Pero igual que en los discípulos de aquel tiempo, la perspectiva de la cruz suscita en nosotros
rechazo y escándalo. Nos echamos atrás ante una carne comida, es decir, destrozada, destruida.
No debemos olvidar que en la antropología unitaria de la Biblia la carne expresa no “una parte”,
sino el ser entero del hombre desde el lado de su corporalidad, esto es, de su presencia física, que
en él es una presencia ofrecida y entregada; no sólo un ser-ahí (sum), sino un ser-para (adsum).
Jesús, llegados a este punto del discurso del pan de vida, nos está introduciendo en la sabiduría
de la cruz. Entendemos ahora el marco ofrecido por la primera lectura y también por la segunda.
Se trata de una sabiduría superior, que no es de este mundo (cf. 1 Cor 2, 6-8), que a los ojos de
este mundo, tanto de las mentes piadosas, como la de judíos, como de los espíritus críticos, el de
los griegos, es locura y necedad (cf. 1 Cor 1, 23).

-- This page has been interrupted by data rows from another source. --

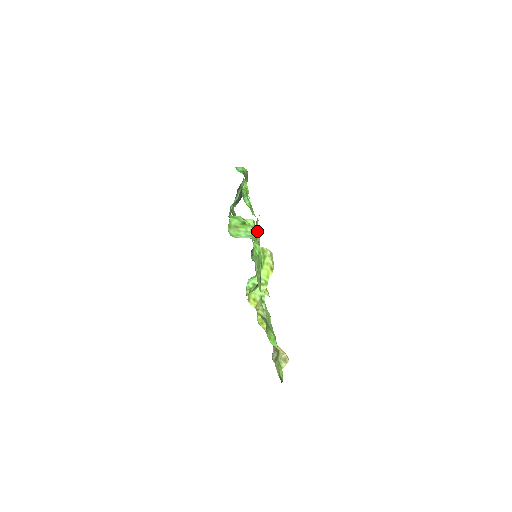
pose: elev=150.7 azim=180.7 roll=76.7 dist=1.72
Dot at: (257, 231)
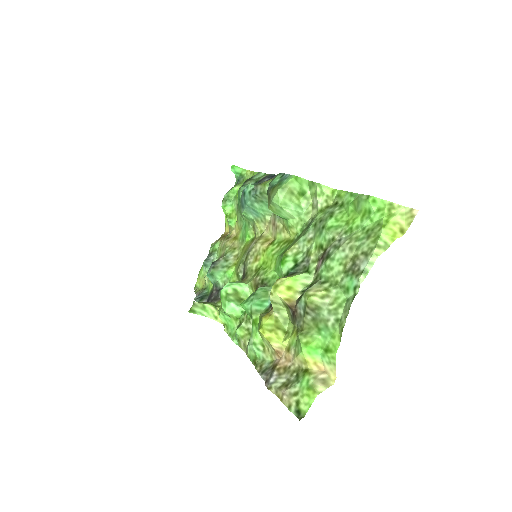
Dot at: (234, 242)
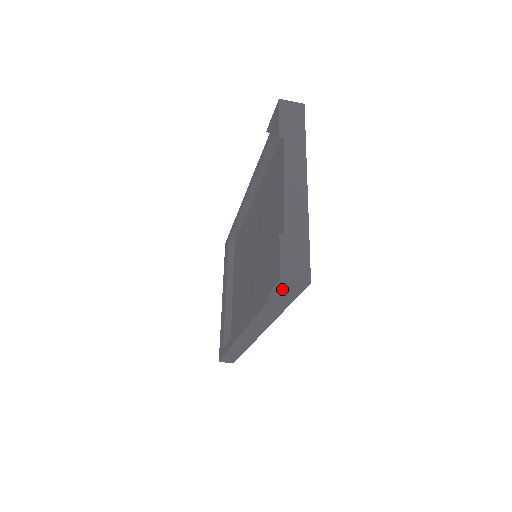
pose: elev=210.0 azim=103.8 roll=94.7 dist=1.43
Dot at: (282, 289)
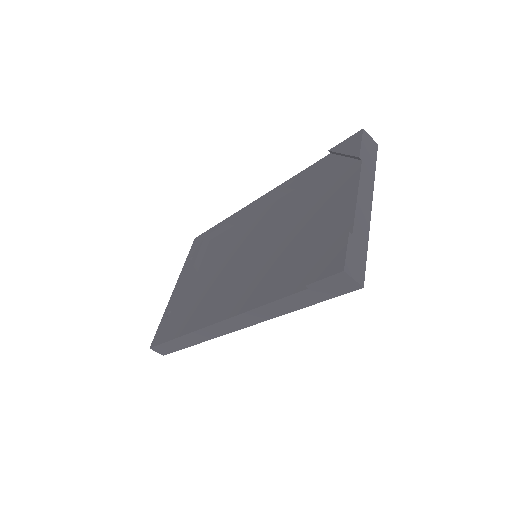
Dot at: (331, 283)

Pero es precisamente esta sabiduría la que nos instruye en el uso armónico de los bienes de la
tierra como prenda de los bienes futuros y nos enseña que, en caso de que surja entre ellos
oposición o conflicto (lo que no está excluido), hay que saber renunciar con libertad de espíritu a
los primeros, para poder adquirir los segundos. Una renuncia que puede llevar, como en el caso
de Cristo, incluso a la de la propia vida. Esta es la esencia de la sabiduría cristiana: vivir con
sensatez en este mundo, disfrutando con gratitud de los bienes que Dios nos ha concedido, pero
aspirando a los bienes de arriba (cf. Col 3, 1-4), y siendo libres, capaces de renunciar como
Cristo a aquellos cuando lo exigen la fe y el amor, la coherencia de vida y el bien de los
hermanos.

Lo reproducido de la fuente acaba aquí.